“Our Adriano has left us,” wrote his daughter Mariangela late last week on Instagram (image via the Aceto Balsamico del Duca dal 1891 Instagram). “He was a great father and a tender grandfather. His example of love for his family, passion for his work, and admiration and respect for his co-workers will always be with us.”
Not only was Adriano Grosoli, 93, a beloved family man. He was also one of the pioneers of aceto balsamico tradizionale di Modena — traditional balsamic vinegar from Modena. And it’s thanks to him that food lovers in the U.S. first began to pay attention to this pillar of Italian gastronomy.
Grosoli began managing his family’s acetaio, Aceto Balsamic del Duca dal 1891, in the 1940s. But it wasn’t until the 1960s that he and a handful of other now iconic producers decided to refashion the balsamic vinegar trade that the products would travel to the U.S. among many other influential markets. Before that time, balsamic vinegars were known and consumed almost exclusively in Emilia where they are produced.
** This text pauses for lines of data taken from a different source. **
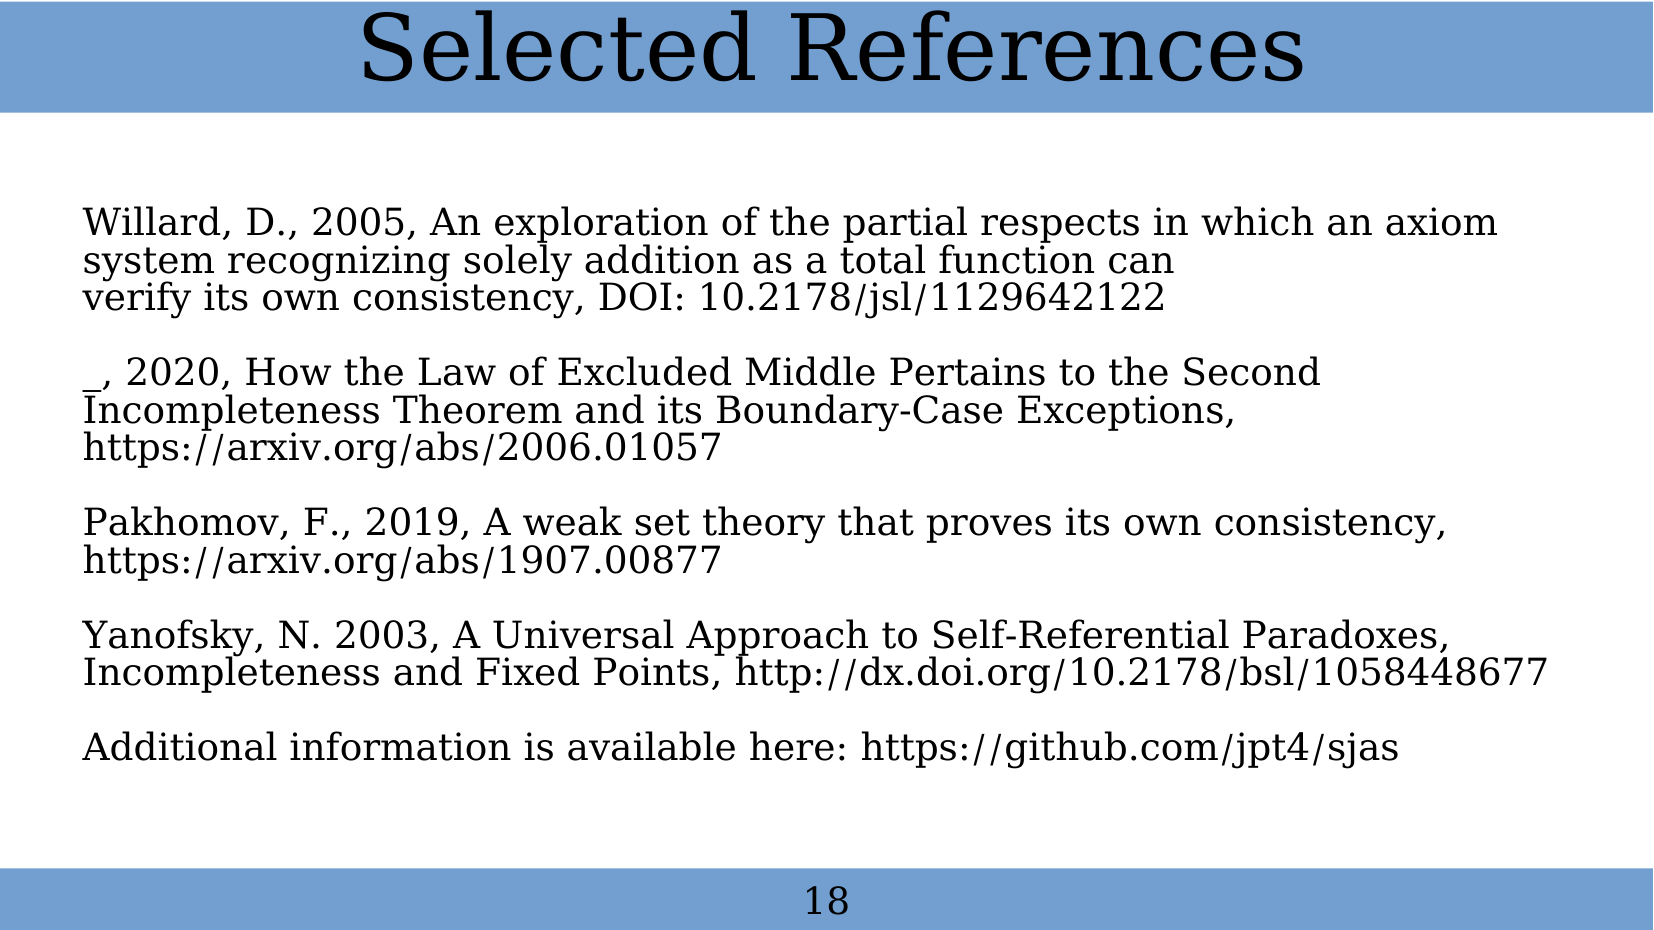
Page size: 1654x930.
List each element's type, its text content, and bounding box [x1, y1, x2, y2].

text_box [0, 868, 1653, 930]
subtitle Willard, D., 2005, An exploration of the partial respects in which an axiom system recognizing solely addition as a total function can verify its own consistency, DOI: 10.2178/jsl/1129642122 _, 2020, How the Law of Excluded Middle Pertains to the Second Incompleteness Theorem and its Boundary-Case Exceptions, https://arxiv.org/abs/2006.01057 Pakhomov, F., 2019, A weak set theory that proves its own consistency, https://arxiv.org/abs/1907.00877 Yanofsky, N. 2003, A Universal Approach to Self-Referential Paradoxes, Incompleteness and Fixed Points, http://dx.doi.org/10.2178/bsl/1058448677 Additional information is available here: https://github.com/jpt4/sjas [82, 205, 1571, 769]
text_box 18 [770, 877, 883, 930]
title [0, 1, 1653, 113]
text_box Selected References [167, 0, 1498, 107]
Today, in no small part thanks to Grosoli and his family’s company, the vinegars are found all over the world and are served in top restaurants.
In its obituary, the Italian national daily La Repubblica called him “the father and legacy” of traditional balsamic vinegar, a “pioneer” whose vinegar “was the first to be tasted in the U.S.”
The popular Emilia regional daily Il Resto del Carlino called him the “king of balsamic vinegar.”